Information supplied Block Start

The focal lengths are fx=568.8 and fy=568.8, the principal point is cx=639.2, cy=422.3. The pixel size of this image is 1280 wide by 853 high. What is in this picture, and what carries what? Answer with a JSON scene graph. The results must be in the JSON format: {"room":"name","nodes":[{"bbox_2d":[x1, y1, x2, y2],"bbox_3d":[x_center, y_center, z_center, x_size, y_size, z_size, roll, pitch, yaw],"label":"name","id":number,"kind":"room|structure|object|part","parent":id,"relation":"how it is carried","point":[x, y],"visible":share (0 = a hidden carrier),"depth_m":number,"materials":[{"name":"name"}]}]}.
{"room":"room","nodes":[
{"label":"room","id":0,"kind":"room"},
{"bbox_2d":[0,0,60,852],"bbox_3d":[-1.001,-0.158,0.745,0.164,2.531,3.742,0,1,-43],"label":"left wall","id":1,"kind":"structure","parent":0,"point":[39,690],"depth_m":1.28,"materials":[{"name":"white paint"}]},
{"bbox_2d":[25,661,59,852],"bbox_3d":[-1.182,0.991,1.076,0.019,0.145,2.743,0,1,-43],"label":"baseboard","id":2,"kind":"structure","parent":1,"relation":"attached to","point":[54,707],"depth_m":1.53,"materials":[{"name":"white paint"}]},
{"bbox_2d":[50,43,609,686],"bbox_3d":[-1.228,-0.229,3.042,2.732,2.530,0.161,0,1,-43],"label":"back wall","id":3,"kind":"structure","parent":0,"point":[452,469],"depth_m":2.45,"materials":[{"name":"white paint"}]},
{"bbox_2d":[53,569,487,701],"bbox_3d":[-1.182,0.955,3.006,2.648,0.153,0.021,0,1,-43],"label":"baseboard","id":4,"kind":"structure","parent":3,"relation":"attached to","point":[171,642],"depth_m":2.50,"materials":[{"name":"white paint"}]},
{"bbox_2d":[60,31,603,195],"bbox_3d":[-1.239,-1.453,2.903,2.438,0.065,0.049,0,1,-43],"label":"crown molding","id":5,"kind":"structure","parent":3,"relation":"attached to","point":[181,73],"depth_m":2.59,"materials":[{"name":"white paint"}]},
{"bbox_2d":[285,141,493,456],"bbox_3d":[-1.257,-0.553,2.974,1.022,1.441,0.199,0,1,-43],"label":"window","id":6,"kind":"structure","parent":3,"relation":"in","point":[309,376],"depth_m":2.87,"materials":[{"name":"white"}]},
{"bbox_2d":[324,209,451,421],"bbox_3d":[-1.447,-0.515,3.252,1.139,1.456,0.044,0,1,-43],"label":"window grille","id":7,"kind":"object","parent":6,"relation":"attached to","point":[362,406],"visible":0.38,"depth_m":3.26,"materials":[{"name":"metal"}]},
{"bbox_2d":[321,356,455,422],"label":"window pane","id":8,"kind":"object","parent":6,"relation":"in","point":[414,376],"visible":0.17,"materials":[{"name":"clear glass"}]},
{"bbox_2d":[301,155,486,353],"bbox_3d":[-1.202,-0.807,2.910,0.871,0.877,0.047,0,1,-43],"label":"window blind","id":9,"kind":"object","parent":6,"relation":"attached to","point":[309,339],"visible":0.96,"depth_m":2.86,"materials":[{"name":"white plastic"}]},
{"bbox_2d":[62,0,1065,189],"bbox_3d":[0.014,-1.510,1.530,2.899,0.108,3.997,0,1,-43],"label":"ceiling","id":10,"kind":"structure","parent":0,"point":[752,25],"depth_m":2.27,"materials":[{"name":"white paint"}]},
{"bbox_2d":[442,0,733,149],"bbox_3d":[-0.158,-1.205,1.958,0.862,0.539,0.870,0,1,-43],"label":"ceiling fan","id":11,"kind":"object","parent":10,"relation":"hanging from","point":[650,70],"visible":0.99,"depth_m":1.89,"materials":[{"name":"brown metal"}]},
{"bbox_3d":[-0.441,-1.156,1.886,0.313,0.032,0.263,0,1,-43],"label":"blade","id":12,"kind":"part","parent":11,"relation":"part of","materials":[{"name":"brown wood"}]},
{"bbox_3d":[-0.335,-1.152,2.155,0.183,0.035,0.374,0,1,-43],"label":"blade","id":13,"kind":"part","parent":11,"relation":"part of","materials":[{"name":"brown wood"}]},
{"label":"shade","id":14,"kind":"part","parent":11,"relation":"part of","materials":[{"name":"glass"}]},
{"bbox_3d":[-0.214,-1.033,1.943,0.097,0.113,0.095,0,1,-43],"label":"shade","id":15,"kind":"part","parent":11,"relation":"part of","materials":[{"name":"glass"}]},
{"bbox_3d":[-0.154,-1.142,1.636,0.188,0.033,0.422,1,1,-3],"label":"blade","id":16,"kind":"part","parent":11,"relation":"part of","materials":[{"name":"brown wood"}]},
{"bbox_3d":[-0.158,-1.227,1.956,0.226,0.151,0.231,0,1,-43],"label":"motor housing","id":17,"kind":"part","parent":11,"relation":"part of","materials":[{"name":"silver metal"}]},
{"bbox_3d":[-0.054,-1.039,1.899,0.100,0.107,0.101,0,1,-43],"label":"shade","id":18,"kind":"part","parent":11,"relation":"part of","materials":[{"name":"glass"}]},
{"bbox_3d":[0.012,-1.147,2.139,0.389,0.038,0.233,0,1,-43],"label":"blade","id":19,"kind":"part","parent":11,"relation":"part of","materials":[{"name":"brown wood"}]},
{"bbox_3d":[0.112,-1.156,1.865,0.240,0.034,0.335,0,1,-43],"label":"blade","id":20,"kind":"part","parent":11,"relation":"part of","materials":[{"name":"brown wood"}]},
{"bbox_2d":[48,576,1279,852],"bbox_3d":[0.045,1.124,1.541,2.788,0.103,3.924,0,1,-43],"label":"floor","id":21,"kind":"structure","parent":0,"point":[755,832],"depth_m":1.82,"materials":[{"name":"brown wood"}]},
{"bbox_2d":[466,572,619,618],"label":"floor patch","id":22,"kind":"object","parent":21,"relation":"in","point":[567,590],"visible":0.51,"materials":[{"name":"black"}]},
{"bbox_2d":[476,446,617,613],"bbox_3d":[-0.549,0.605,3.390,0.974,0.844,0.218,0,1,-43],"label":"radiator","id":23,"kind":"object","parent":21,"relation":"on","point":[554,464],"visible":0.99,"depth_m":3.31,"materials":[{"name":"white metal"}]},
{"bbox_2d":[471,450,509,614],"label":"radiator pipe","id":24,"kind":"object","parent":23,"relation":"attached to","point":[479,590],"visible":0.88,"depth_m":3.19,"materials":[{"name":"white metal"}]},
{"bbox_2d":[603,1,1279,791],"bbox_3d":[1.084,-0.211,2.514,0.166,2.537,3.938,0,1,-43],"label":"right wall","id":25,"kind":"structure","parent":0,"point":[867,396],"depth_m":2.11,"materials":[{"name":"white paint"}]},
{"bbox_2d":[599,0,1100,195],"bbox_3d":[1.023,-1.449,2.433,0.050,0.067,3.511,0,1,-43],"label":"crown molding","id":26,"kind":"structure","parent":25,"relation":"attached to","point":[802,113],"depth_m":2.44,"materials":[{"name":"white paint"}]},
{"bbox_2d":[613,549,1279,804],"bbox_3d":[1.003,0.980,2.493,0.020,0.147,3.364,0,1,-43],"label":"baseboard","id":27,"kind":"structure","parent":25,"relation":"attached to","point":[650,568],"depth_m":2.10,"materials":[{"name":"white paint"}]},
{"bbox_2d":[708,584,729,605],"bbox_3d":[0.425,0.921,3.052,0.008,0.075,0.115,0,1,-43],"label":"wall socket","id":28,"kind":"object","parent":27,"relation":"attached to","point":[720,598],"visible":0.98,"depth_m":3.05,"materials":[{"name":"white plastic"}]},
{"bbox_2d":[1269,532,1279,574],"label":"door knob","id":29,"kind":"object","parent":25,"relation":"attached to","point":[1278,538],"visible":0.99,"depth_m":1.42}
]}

Information supplied Block End

▶ **Your assignment**
Nothing may be dropped or altered. Copy every line above.

▶ **Final answer**
The focal lengths are fx=568.8 and fy=568.8, the principal point is cx=639.2, cy=422.3. The pixel size of this image is 1280 wide by 853 high. What is in this picture, and what carries what? Answer with a JSON scene graph. The results must be in the JSON format: {"room":"name","nodes":[{"bbox_2d":[x1, y1, x2, y2],"bbox_3d":[x_center, y_center, z_center, x_size, y_size, z_size, roll, pitch, yaw],"label":"name","id":number,"kind":"room|structure|object|part","parent":id,"relation":"how it is carried","point":[x, y],"visible":share (0 = a hidden carrier),"depth_m":number,"materials":[{"name":"name"}]}]}.
{"room":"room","nodes":[
{"label":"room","id":0,"kind":"room"},
{"bbox_2d":[0,0,60,852],"bbox_3d":[-1.001,-0.158,0.745,0.164,2.531,3.742,0,1,-43],"label":"left wall","id":1,"kind":"structure","parent":0,"point":[39,690],"depth_m":1.28,"materials":[{"name":"white paint"}]},
{"bbox_2d":[25,661,59,852],"bbox_3d":[-1.182,0.991,1.076,0.019,0.145,2.743,0,1,-43],"label":"baseboard","id":2,"kind":"structure","parent":1,"relation":"attached to","point":[54,707],"depth_m":1.53,"materials":[{"name":"white paint"}]},
{"bbox_2d":[50,43,609,686],"bbox_3d":[-1.228,-0.229,3.042,2.732,2.530,0.161,0,1,-43],"label":"back wall","id":3,"kind":"structure","parent":0,"point":[452,469],"depth_m":2.45,"materials":[{"name":"white paint"}]},
{"bbox_2d":[53,569,487,701],"bbox_3d":[-1.182,0.955,3.006,2.648,0.153,0.021,0,1,-43],"label":"baseboard","id":4,"kind":"structure","parent":3,"relation":"attached to","point":[171,642],"depth_m":2.50,"materials":[{"name":"white paint"}]},
{"bbox_2d":[60,31,603,195],"bbox_3d":[-1.239,-1.453,2.903,2.438,0.065,0.049,0,1,-43],"label":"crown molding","id":5,"kind":"structure","parent":3,"relation":"attached to","point":[181,73],"depth_m":2.59,"materials":[{"name":"white paint"}]},
{"bbox_2d":[285,141,493,456],"bbox_3d":[-1.257,-0.553,2.974,1.022,1.441,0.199,0,1,-43],"label":"window","id":6,"kind":"structure","parent":3,"relation":"in","point":[309,376],"depth_m":2.87,"materials":[{"name":"white"}]},
{"bbox_2d":[324,209,451,421],"bbox_3d":[-1.447,-0.515,3.252,1.139,1.456,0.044,0,1,-43],"label":"window grille","id":7,"kind":"object","parent":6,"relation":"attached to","point":[362,406],"visible":0.38,"depth_m":3.26,"materials":[{"name":"metal"}]},
{"bbox_2d":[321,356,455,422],"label":"window pane","id":8,"kind":"object","parent":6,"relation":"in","point":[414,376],"visible":0.17,"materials":[{"name":"clear glass"}]},
{"bbox_2d":[301,155,486,353],"bbox_3d":[-1.202,-0.807,2.910,0.871,0.877,0.047,0,1,-43],"label":"window blind","id":9,"kind":"object","parent":6,"relation":"attached to","point":[309,339],"visible":0.96,"depth_m":2.86,"materials":[{"name":"white plastic"}]},
{"bbox_2d":[62,0,1065,189],"bbox_3d":[0.014,-1.510,1.530,2.899,0.108,3.997,0,1,-43],"label":"ceiling","id":10,"kind":"structure","parent":0,"point":[752,25],"depth_m":2.27,"materials":[{"name":"white paint"}]},
{"bbox_2d":[442,0,733,149],"bbox_3d":[-0.158,-1.205,1.958,0.862,0.539,0.870,0,1,-43],"label":"ceiling fan","id":11,"kind":"object","parent":10,"relation":"hanging from","point":[650,70],"visible":0.99,"depth_m":1.89,"materials":[{"name":"brown metal"}]},
{"bbox_3d":[-0.441,-1.156,1.886,0.313,0.032,0.263,0,1,-43],"label":"blade","id":12,"kind":"part","parent":11,"relation":"part of","materials":[{"name":"brown wood"}]},
{"bbox_3d":[-0.335,-1.152,2.155,0.183,0.035,0.374,0,1,-43],"label":"blade","id":13,"kind":"part","parent":11,"relation":"part of","materials":[{"name":"brown wood"}]},
{"label":"shade","id":14,"kind":"part","parent":11,"relation":"part of","materials":[{"name":"glass"}]},
{"bbox_3d":[-0.214,-1.033,1.943,0.097,0.113,0.095,0,1,-43],"label":"shade","id":15,"kind":"part","parent":11,"relation":"part of","materials":[{"name":"glass"}]},
{"bbox_3d":[-0.154,-1.142,1.636,0.188,0.033,0.422,1,1,-3],"label":"blade","id":16,"kind":"part","parent":11,"relation":"part of","materials":[{"name":"brown wood"}]},
{"bbox_3d":[-0.158,-1.227,1.956,0.226,0.151,0.231,0,1,-43],"label":"motor housing","id":17,"kind":"part","parent":11,"relation":"part of","materials":[{"name":"silver metal"}]},
{"bbox_3d":[-0.054,-1.039,1.899,0.100,0.107,0.101,0,1,-43],"label":"shade","id":18,"kind":"part","parent":11,"relation":"part of","materials":[{"name":"glass"}]},
{"bbox_3d":[0.012,-1.147,2.139,0.389,0.038,0.233,0,1,-43],"label":"blade","id":19,"kind":"part","parent":11,"relation":"part of","materials":[{"name":"brown wood"}]},
{"bbox_3d":[0.112,-1.156,1.865,0.240,0.034,0.335,0,1,-43],"label":"blade","id":20,"kind":"part","parent":11,"relation":"part of","materials":[{"name":"brown wood"}]},
{"bbox_2d":[48,576,1279,852],"bbox_3d":[0.045,1.124,1.541,2.788,0.103,3.924,0,1,-43],"label":"floor","id":21,"kind":"structure","parent":0,"point":[755,832],"depth_m":1.82,"materials":[{"name":"brown wood"}]},
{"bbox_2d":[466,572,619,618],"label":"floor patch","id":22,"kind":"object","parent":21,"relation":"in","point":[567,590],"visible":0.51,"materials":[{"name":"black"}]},
{"bbox_2d":[476,446,617,613],"bbox_3d":[-0.549,0.605,3.390,0.974,0.844,0.218,0,1,-43],"label":"radiator","id":23,"kind":"object","parent":21,"relation":"on","point":[554,464],"visible":0.99,"depth_m":3.31,"materials":[{"name":"white metal"}]},
{"bbox_2d":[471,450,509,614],"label":"radiator pipe","id":24,"kind":"object","parent":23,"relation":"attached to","point":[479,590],"visible":0.88,"depth_m":3.19,"materials":[{"name":"white metal"}]},
{"bbox_2d":[603,1,1279,791],"bbox_3d":[1.084,-0.211,2.514,0.166,2.537,3.938,0,1,-43],"label":"right wall","id":25,"kind":"structure","parent":0,"point":[867,396],"depth_m":2.11,"materials":[{"name":"white paint"}]},
{"bbox_2d":[599,0,1100,195],"bbox_3d":[1.023,-1.449,2.433,0.050,0.067,3.511,0,1,-43],"label":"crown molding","id":26,"kind":"structure","parent":25,"relation":"attached to","point":[802,113],"depth_m":2.44,"materials":[{"name":"white paint"}]},
{"bbox_2d":[613,549,1279,804],"bbox_3d":[1.003,0.980,2.493,0.020,0.147,3.364,0,1,-43],"label":"baseboard","id":27,"kind":"structure","parent":25,"relation":"attached to","point":[650,568],"depth_m":2.10,"materials":[{"name":"white paint"}]},
{"bbox_2d":[708,584,729,605],"bbox_3d":[0.425,0.921,3.052,0.008,0.075,0.115,0,1,-43],"label":"wall socket","id":28,"kind":"object","parent":27,"relation":"attached to","point":[720,598],"visible":0.98,"depth_m":3.05,"materials":[{"name":"white plastic"}]},
{"bbox_2d":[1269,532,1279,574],"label":"door knob","id":29,"kind":"object","parent":25,"relation":"attached to","point":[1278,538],"visible":0.99,"depth_m":1.42}
]}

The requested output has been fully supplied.